(Dataset entries)
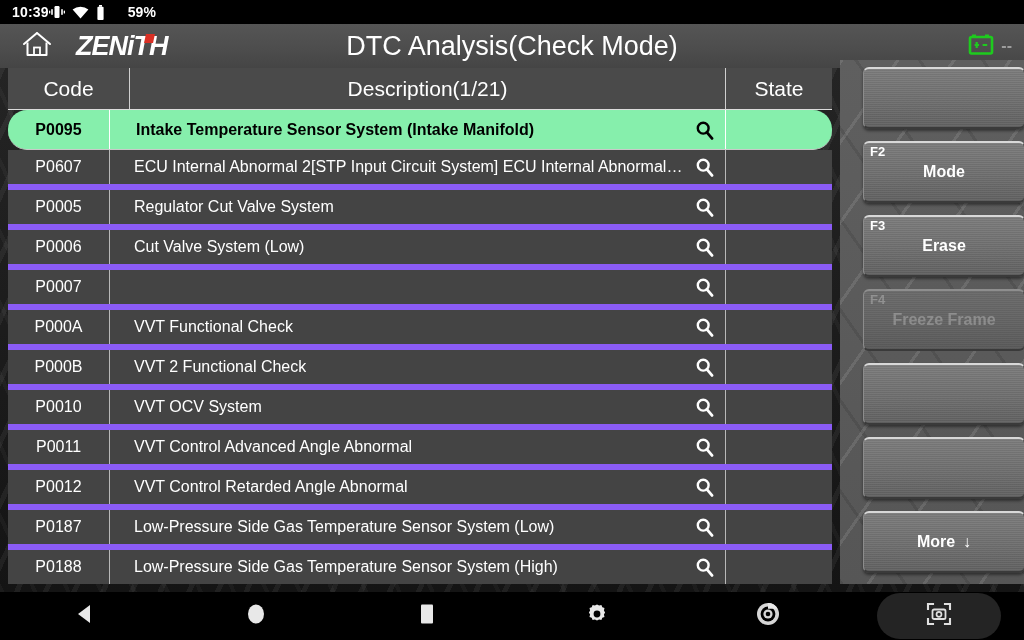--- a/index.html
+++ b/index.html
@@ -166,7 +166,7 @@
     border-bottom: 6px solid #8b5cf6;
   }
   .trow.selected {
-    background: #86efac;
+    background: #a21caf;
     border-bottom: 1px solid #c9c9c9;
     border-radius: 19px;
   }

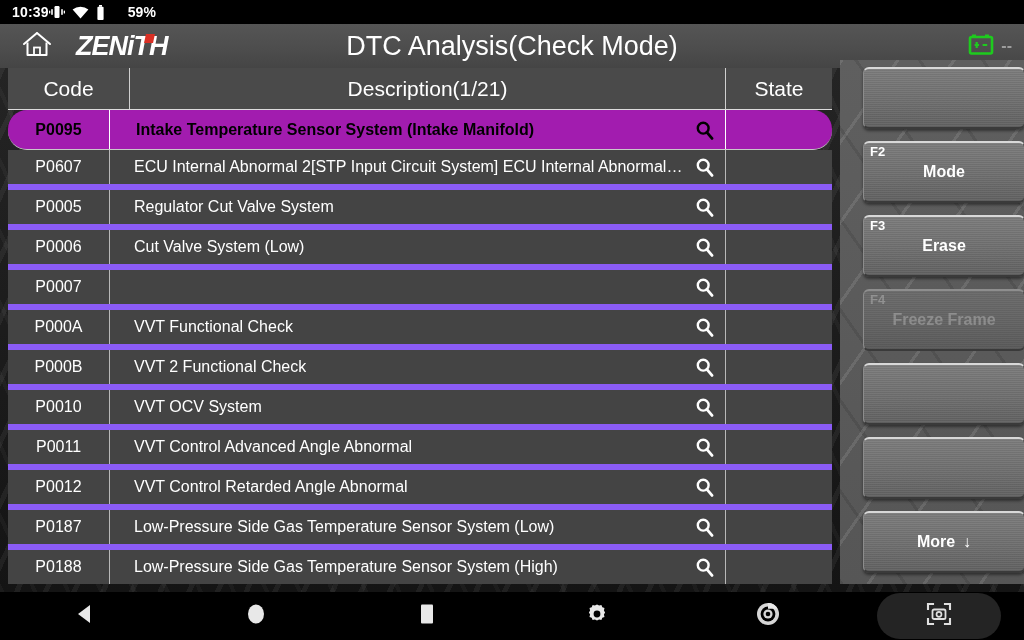--- a/index.html
+++ b/index.html
@@ -198,7 +198,6 @@
     white-space: nowrap;
     display: block;
     max-width: 100%;
-    margin-left: 14px;
   }
   .trow .cell-state {
     width: 106px;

TASK BRIEF: The entries above, every one of them, should be retyped exactly, with no pictures carried over.

WRITTEN REPLY:
--- a/index.html
+++ b/index.html
@@ -166,7 +166,7 @@
     border-bottom: 6px solid #8b5cf6;
   }
   .trow.selected {
-    background: #86efac;
+    background: #a21caf;
     border-bottom: 1px solid #c9c9c9;
     border-radius: 19px;
   }

--- a/index.html
+++ b/index.html
@@ -198,7 +198,6 @@
     white-space: nowrap;
     display: block;
     max-width: 100%;
-    margin-left: 14px;
   }
   .trow .cell-state {
     width: 106px;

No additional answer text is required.